LEWISTON – Former employees of the defunct Richardson Hollow Mental Health Services of Lewiston were not paid as they expected Tuesday, and the reason is in dispute.
John Turner of Auburn, business consultant for owner Linda Hertell, said it’s simple: The Department of Health and Human Services cut off all funding to the 10-year-old company, which abruptly shut its doors Sept. 17 after months of financial problems.
DHHS Commissioner Brenda Harvey said the state owes Richardson Hollow nothing and vice versa so if there’s no money to pay workers, “I don’t believe that’s the state’s problem.”
She said at one time, the company owed the state nearly $1 million.
Hertell, of Auburn, refused to discuss the pay issue Tuesday night.
“I’m not willing to speak to you,” she said when reached on her cell phone.
In late August, she blamed her company’s money troubles on low reimbursements from the state’s MaineCare program, which paid Richardson Hollow for services it provides to state clients.
Turner’s view differs wildly from the commissioner’s.
“There’s still issues about getting paid by the DHS,” he said Tuesday night. “It’s difficult at best to find out what DHS owes Richardson Hollow.

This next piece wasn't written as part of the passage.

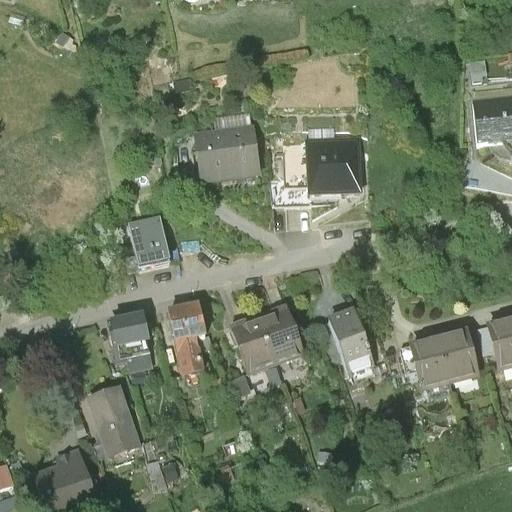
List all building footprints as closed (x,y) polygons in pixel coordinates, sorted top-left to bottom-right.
[(186,0),(182,3),(180,7),(179,11),(180,16),(182,20),(186,22),(190,23),(192,23),(194,22),(196,21),(198,20),(201,18),(202,15),(233,10),(245,0),(186,0)] [(511,111),(473,116),(477,154),(511,150),(511,111)] [(216,151),(194,154),(200,198),(258,191),(255,165),(258,165),(255,147),(249,148),(247,135),(214,139),(216,151)] [(357,148),(305,151),(305,154),(307,194),(308,201),(360,198),(357,148)] [(307,194),(305,154),(283,155),(285,189),(286,195),(307,194)] [(286,195),(285,189),(270,190),(271,210),(308,207),(308,201),(307,194),(286,195)] [(159,226),(130,233),(138,270),(168,264),(159,226)] [(197,305),(168,311),(183,374),(202,370),(195,339),(205,336),(197,305)] [(354,307),(327,316),(329,321),(342,357),(350,379),(376,370),(364,337),(354,307)] [(296,363),(307,359),(287,309),(274,314),(275,316),(261,322),(279,367),(295,360),(296,363)] [(141,318),(111,325),(117,350),(146,343),(141,318)] [(342,357),(329,321),(320,324),(332,360),(342,357)] [(262,373),(279,367),(261,322),(247,327),(246,325),(233,330),(252,379),(263,375),(262,373)] [(511,324),(495,329),(501,353),(507,374),(511,372),(511,324)] [(495,329),(481,333),(488,357),(501,353),(495,329)] [(481,333),(468,337),(474,360),(488,357),(481,333)] [(468,337),(440,344),(452,388),(480,381),(474,360),(468,337)] [(127,361),(149,356),(146,343),(117,350),(120,363),(127,361)] [(440,344),(413,351),(419,375),(425,395),(452,388),(440,344)] [(413,351),(400,355),(406,378),(419,375),(413,351)] [(149,356),(127,361),(130,372),(152,367),(149,356)] [(119,388),(88,399),(108,454),(139,443),(119,388)] [(101,498),(83,451),(54,462),(53,471),(34,478),(47,511),(52,511),(56,511),(53,503),(70,496),(75,508),(101,498)] [(5,466),(0,468),(0,488),(12,484),(5,466)] [(15,495),(0,501),(0,509),(1,511),(19,504),(15,495)]
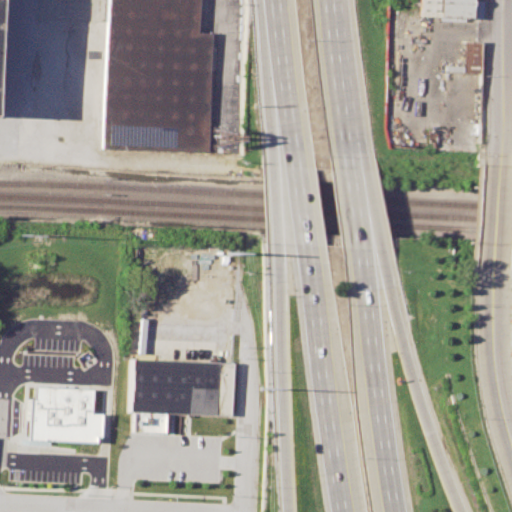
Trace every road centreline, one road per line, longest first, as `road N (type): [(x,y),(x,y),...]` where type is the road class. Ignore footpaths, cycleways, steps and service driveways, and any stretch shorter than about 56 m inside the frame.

They shut off all money to the company, and (Richardson Hollow was) not able to make payroll.”
“They’re really not being cooperative at all,” he said of department officials.
Asked how much Richardson Hollow is owed by the department, Turner said, “It’s anybody’s guess what that number is.”
The payroll for the approximately 125 employees – that’s the estimated number at the time the company folded – amounts to $85,000 or $90,000, he said.
“Employees can get upset, but maybe they are getting upset at the wrong people,” Turner said. “The employees should be looking to DHS for their pay. They hold the purse strings.”
Turner said the problem stems from DHHS’ installation of a new $11 million computer system in 2001, which resulted in estimated payments being made to service providers. When it was discovered that some providers had been overpaid, they were told to return the money over time.
“The money is being paid back,” Turner said Tuesday. However, at some point, “DHS said they were going to hold 100 percent of (Richardson Hollow’s) income,” he said, leaving employees without their earnings.
Commissioner Harvey said the books have been balanced and neither owes the other anything.
“It is true in 2005 when the computer system was turned on the claims were not able to be paid” so the state made interim payments to agencies, overpaying some, including Richardson Hollow, she said.
“Richardson Hollow said they couldn’t make their overpayments, and that it had claims that the state didn’t process.
“We did six months minimally with them, and in the end they owed us a lot of money. It was close to $1 million,” Harvey said.
“We began this work many months ago. We continued to make interim payments to Richardson Hollow,” she said.
“Because Richardson Hollow had poor financial management and accounting,” she said, they were counting claim twice for payment. “So when they said to us, ‘You owe us this amount of money,’ in the end they owed us money.”
Harvey said the department continued to work with the company and “We continued to issue them interim payments.
“We ultimately asked them for an internal audit to reconcile their claims with our data. They partially did that. That information suggested to us that they still owed us money and they were still having financial problems,” she said.
The interim payments continued, Harvey said.
“Ultimately, as they were getting more and more fragile financially, we decided we could no longer continue to give them cash in advance on their claims because I couldn’t put the state in the position of having this liability unpaid.
“All of this financial back and forth took place over eight or nine months,” she said.
“By (Hertell’s) admission,” Harvey said, “she did not have the kind of chief financial officer she needed. She admitted she needed to hire someone to manager their books.”
When the last request was made by Richardson Hollow to advance a payment so it could make payroll, the state said “no,” according to the commissioner
“I think it’s an unfair accusation that this is related to the state’s computer problems. I also know how hard our staff worked to keep this organization afloat,” Harvey said.
It was a mystery to her, she said, that employees were still owed money because Sept. 17, the day Sweetser of Saco negotiated the takeover of Richardson Hollow’s contracts, was payday, and Sweetser provided money for that purpose.